Venus des cinq continents, les dirigeants de l’agriculture de 45 pays ont convenu de promouvoir ensemble la recherche et les transferts de technologie de façon à « optimiser la production » et limiter au mieux les émissions de carbone et autre méthane nocifs pour l’environnement. « Dans certaines régions du monde, l’agriculture ne sera plus possible à l’avenir » sans efforts redoublés aujourd’hui, a souligné la ministre allemande Ilse Aigner. C’est pourquoi « nous avons initié aujourd’hui un processus multilatéral (...). Chacun des pays réunis s’est engagé à faire un climat-check et regarder comment atteindre un optimum entre agriculture et climat », a-t-elle expliqué à la presse.

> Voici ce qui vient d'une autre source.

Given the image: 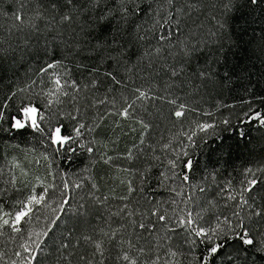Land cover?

Investir dans la recherche
Selon Bruno Le Maire, le ministre français de l’Agriculture, « il faut faire des efforts massifs de recherche dans l’agriculture, investir davantage (...). Cela justifie une politique agricole commune et ambitieuse, a-t-il dit. Nous refuserons toute politique qui braderait la Pac ». Comme Mme Aigner, le ministre français s’est dit favorable à ce qu’un lien soit établi entre l’effort pour le développement durable et l’effort agricole, avec en filigrane l’idée que les producteurs faisant un effort pour l’environnement puissent être récompensés. M. Le Maire a aussi plaidé pour une régulation des marchés européens, estimant que « la volatilité des prix est insoutenable pour les agriculteurs européens ».
Par ailleurs, se félicitant du « consensus obtenu » à Berlin, le vice-ministre chinois de l’Agriculture Niu Dun a relevé l’importance d’une « coopération internationale renforcée » et plaidé pour une augmentation des budgets agricoles partout dans le monde.